Have you been on holiday to the Mediterranean lately? Chances are, at some point you'll have encountered a man (it's usually a man) – or, more likely, an endless succession of them – offering you some goods at very low prices. You know the sort of thing: designer brand sunglasses, watches, DVDs and the like.
Except of course, none of these goods are the real thing. They're all counterfeit.
'Knock Off Nigel'
Remember 'Knock Off Nigel?' A few years ago, the Industry Trust – the body that represents the film industry – launched a series of anti-piracy adverts on British TV.
In them, a character called 'Knock Off Nigel' was humiliated in front of friends and colleagues, because he was known for downloading and offering people pirated copies of films. Nigel was portrayed as a loser, the type of man who, “gave his girlfriend a watch he found in the street”.
A change of tack
The film industry has recently changed tack: they now run ads thanking the public for supporting the industry and helping it thrive. But they still claim the anti-piracy approach they adopted in the 2000s worked. They say it made the purchase or downloading of pirated films less fashionable.
Some still buy fake
Nevertheless, as you may have observed on holiday, a significant number of people still buy fake goods. Perhaps they feel they're getting a bargain. After all, they might say, a lot of the designer goods are made in what are effectively sweatshops in less affluent countries. The companies who sell the genuine article make massive profits, they'd say. The counterfeits may not be quite as good, but cost a lot less money.
One thing's for sure: buying cheap sunglasses or copied DVDs isn't going to damage your livelihood. But not so with glazing industry products.
Hardware isn't chic
Premium brand window and door hardware is never going to be as fashionable as a chic designer label. Having said that, it does get copied. Roto has a department in Germany that deals with patent issues. There have been cases where other companies have sold products that imitate patented features of Roto designs, and legal action has been taken.
We've even seen out-and-out counterfeits of items like tilt and turn components and handles, embossed with a copy of the Roto logo and passed off as being our own. Most of these fakes originate in the Far East.
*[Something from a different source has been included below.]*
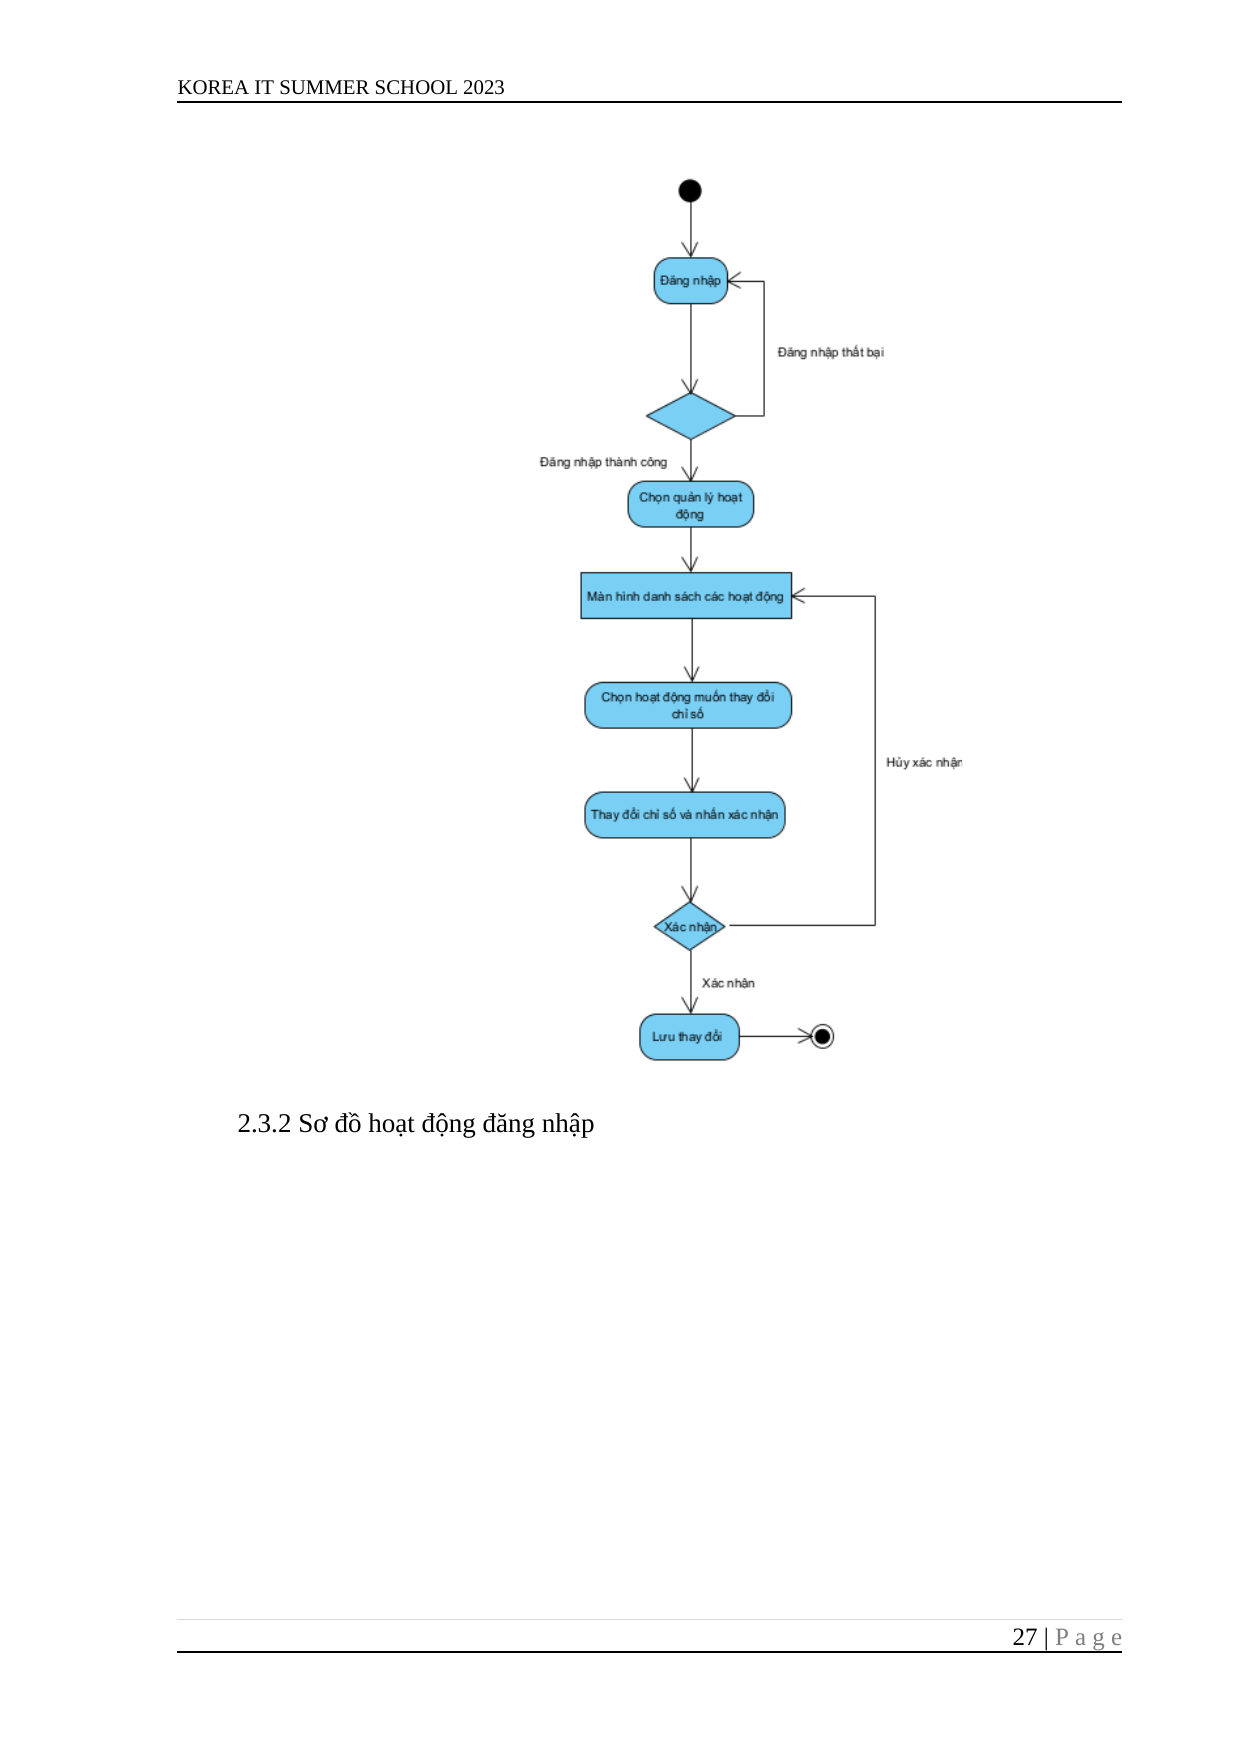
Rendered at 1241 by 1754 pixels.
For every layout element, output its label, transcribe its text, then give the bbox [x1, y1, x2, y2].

text 2.3.2 Sơ đồ hoạt động đăng nhập [237, 1108, 1122, 1139]
picture [412, 150, 963, 1079]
It goes without saying that quality control on these items is virtually non-existent, and there's no way of knowing what grade of material they're made from. Anyone using them could be taking a massive risk.
Happily, the vast, vast majority of the hardware sold in the UK isn't 'fake' in the sense of it being a direct counterfeit, passed off as being something else. But there are different brands, and, as in all markets, there is a hierarchy.
A premium brand
At Roto, we've always been placed up in the premium sector of the market. There are many reasons for this of course, but our German pedigree and reputation for quality control and delivery performance are of course factors. That we've been responsible for many leading edge designs, going right back to the first ever mass-market tilt and turn system, has also helped.
There are still some UK-based manufacturers who don't use our hardware, and have been happy to use other brands. They have their reasons, usually perceived cost-effectiveness. Are they right? Well, of course, we don't think so. But will changes in the market, especially the introduction of CE marking and the raft of new standards under EN 14351, make a difference?
Just the tip of the iceberg
We think it will. The introductions planned for 2013 are just the tip of the iceberg.
In the near future, two products that – at the moment – both seem more or less identical, and which both pass existing test standards, could perform very differently under the tests required for the new CE and EN certification.
The signs are that many manufacturers are now reviewing their choice of suppliers – not just for hardware, but in other areas too – and are wanting to ensure they avoid the pitfalls of using an inferior grade product.
This is a theme to which we'll be returning over the coming months, as we blog more articles about doors, windows, hardware and industry-related issues.